* Problem to work on:
Copy each line of the records that includes "signal".

* Stored data:
####
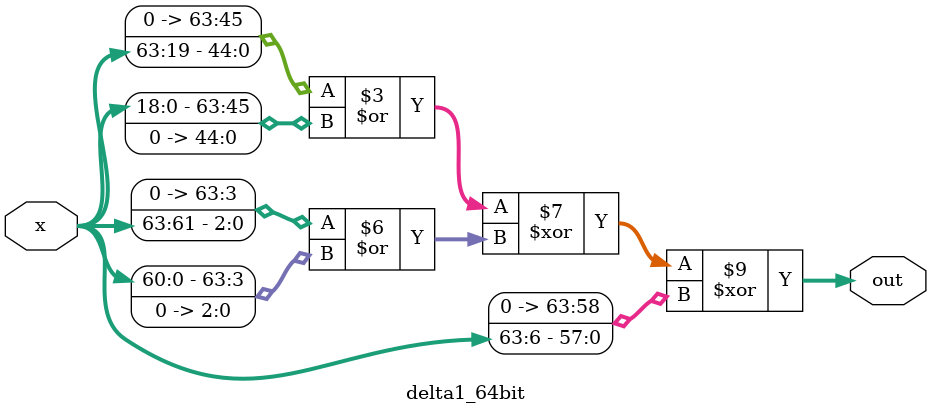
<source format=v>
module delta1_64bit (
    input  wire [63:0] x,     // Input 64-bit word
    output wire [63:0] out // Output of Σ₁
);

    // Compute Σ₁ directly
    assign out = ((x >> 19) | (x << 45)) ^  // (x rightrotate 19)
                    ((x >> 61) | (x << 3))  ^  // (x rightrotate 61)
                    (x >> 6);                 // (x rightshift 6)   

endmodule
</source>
####
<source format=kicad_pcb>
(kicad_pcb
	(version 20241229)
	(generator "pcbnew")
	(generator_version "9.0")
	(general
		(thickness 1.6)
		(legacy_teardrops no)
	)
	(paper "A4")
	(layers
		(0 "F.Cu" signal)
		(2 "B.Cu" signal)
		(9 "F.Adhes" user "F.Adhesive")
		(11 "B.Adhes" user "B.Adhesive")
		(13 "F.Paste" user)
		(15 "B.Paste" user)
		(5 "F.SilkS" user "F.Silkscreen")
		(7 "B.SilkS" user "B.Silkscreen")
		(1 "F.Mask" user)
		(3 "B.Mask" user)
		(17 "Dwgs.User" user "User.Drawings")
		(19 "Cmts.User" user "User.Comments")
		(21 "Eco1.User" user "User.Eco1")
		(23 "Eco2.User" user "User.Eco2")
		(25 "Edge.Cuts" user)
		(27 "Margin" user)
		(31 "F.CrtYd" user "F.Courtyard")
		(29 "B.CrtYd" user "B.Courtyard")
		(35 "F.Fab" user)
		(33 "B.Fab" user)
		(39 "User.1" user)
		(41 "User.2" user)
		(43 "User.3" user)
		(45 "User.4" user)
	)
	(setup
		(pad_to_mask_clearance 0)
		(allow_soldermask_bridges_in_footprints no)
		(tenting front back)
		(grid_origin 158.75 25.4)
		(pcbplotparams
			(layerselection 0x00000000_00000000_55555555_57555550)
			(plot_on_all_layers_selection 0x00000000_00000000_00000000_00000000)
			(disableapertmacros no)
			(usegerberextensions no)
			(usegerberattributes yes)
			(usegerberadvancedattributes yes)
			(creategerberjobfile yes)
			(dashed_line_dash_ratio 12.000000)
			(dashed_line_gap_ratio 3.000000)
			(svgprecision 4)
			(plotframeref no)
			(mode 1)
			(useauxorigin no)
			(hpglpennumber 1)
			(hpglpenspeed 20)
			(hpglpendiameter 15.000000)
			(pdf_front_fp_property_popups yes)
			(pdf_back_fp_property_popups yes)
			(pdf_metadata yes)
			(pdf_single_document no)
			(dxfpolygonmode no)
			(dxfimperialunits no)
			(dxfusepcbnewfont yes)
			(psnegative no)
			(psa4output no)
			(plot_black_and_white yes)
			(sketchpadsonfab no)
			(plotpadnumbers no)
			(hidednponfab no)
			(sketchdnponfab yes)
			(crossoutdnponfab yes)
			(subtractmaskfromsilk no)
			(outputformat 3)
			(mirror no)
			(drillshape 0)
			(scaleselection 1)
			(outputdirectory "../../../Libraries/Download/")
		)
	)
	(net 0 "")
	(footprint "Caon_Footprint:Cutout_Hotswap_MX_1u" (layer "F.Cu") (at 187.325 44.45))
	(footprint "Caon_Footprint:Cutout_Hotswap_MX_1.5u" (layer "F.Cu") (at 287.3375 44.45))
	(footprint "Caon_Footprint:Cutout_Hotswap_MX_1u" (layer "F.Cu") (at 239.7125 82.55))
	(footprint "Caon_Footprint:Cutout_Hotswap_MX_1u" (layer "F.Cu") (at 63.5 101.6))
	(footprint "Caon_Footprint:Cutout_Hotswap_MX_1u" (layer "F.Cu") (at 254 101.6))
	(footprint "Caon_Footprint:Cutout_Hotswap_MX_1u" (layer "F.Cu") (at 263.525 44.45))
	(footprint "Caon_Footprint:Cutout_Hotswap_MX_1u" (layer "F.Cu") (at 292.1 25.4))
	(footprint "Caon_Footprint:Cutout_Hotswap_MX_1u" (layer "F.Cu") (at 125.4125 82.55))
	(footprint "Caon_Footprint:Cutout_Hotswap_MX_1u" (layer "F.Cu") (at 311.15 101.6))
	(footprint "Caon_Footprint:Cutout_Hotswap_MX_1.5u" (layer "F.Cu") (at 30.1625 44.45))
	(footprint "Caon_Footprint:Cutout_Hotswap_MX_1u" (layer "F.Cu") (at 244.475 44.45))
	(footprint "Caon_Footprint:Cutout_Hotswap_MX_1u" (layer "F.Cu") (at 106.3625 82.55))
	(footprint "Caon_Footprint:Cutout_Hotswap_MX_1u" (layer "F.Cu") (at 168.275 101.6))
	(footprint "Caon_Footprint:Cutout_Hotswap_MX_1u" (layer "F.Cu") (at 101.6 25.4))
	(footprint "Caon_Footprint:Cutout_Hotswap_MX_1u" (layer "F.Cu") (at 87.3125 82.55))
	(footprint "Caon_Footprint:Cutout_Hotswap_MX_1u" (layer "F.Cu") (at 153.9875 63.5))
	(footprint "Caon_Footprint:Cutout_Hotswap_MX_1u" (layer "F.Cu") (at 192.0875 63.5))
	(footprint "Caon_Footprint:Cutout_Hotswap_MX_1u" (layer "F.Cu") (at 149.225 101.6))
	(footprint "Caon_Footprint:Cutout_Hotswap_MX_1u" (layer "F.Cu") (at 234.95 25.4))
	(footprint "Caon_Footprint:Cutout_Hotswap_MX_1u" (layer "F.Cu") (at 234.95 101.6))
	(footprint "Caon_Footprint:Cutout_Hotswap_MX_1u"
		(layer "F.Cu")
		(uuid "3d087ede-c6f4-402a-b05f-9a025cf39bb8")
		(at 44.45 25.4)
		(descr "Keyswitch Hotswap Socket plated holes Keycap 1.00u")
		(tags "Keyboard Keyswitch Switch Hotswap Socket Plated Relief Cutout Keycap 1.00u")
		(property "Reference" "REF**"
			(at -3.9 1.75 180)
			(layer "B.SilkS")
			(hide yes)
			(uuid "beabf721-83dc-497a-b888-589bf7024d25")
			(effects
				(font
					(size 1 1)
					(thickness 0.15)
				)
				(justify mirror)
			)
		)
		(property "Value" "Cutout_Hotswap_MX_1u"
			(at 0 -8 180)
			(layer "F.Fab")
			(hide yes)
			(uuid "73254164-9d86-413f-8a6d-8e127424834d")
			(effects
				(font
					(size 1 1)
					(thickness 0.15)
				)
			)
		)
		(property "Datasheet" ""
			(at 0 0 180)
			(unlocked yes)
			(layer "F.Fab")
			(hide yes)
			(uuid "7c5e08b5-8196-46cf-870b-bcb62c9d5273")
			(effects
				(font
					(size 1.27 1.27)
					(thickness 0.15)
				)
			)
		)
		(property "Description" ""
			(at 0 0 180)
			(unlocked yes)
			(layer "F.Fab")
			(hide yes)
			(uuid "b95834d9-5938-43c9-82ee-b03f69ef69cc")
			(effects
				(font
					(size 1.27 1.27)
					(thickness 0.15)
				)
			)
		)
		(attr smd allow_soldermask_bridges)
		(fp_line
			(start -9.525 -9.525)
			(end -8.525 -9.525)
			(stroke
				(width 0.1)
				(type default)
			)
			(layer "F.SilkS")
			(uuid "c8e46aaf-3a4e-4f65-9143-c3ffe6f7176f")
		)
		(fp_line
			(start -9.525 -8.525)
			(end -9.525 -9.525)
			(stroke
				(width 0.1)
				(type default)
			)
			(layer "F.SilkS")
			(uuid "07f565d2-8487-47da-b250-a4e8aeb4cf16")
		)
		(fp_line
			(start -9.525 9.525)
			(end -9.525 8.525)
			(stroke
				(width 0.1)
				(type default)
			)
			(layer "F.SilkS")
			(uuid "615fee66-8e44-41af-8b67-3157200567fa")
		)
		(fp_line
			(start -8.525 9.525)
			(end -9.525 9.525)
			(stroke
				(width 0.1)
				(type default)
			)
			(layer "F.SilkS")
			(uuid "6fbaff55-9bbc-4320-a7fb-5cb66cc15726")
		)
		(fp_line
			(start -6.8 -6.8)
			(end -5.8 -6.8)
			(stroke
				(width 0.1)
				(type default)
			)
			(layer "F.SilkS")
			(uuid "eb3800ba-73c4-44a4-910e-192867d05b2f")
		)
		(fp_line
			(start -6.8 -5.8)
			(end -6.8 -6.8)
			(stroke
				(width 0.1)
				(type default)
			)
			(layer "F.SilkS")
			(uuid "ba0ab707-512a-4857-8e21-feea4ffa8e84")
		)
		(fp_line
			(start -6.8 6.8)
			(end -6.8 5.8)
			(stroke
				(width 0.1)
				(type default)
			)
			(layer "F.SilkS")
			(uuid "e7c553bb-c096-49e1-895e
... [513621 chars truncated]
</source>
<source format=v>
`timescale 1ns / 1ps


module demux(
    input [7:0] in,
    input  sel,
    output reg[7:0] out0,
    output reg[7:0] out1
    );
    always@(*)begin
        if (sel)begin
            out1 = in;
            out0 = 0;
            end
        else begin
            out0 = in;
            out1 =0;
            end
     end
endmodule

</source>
####
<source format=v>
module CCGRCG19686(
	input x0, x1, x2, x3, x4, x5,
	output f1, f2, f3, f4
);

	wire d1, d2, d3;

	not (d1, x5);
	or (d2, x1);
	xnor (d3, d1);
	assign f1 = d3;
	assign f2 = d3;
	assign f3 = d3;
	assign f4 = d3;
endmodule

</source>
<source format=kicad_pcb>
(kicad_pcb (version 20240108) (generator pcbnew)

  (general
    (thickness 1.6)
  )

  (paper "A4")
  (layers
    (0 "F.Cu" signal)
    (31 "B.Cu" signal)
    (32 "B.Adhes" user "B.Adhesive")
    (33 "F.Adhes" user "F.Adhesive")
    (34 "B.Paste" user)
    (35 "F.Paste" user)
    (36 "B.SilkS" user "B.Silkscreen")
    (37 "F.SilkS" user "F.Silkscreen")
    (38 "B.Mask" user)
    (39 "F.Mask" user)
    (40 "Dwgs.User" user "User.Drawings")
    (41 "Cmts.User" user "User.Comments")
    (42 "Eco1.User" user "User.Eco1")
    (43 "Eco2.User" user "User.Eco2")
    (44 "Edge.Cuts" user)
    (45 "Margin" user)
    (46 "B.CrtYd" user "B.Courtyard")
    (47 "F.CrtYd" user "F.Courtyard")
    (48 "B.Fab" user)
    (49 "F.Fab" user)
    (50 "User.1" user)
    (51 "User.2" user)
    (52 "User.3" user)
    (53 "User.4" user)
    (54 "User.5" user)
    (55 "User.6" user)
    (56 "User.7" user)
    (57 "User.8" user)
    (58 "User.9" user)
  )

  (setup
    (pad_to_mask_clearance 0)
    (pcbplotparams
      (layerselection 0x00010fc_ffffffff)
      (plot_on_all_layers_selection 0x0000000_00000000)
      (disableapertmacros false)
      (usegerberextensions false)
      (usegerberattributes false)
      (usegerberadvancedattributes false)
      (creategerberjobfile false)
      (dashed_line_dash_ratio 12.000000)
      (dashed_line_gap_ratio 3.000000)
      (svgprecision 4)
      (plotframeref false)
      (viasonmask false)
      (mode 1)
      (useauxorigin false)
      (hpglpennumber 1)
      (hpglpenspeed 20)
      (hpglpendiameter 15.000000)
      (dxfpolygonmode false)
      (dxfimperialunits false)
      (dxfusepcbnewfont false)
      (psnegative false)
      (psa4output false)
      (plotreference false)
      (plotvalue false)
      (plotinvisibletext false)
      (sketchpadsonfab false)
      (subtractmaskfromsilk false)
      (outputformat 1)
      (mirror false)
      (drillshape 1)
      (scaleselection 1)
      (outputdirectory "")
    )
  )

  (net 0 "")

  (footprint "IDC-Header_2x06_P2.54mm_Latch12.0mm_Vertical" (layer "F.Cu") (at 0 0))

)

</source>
####
* Your response:
		(0 "F.Cu" signal)
		(2 "B.Cu" signal)
    (0 "F.Cu" signal)
    (31 "B.Cu" signal)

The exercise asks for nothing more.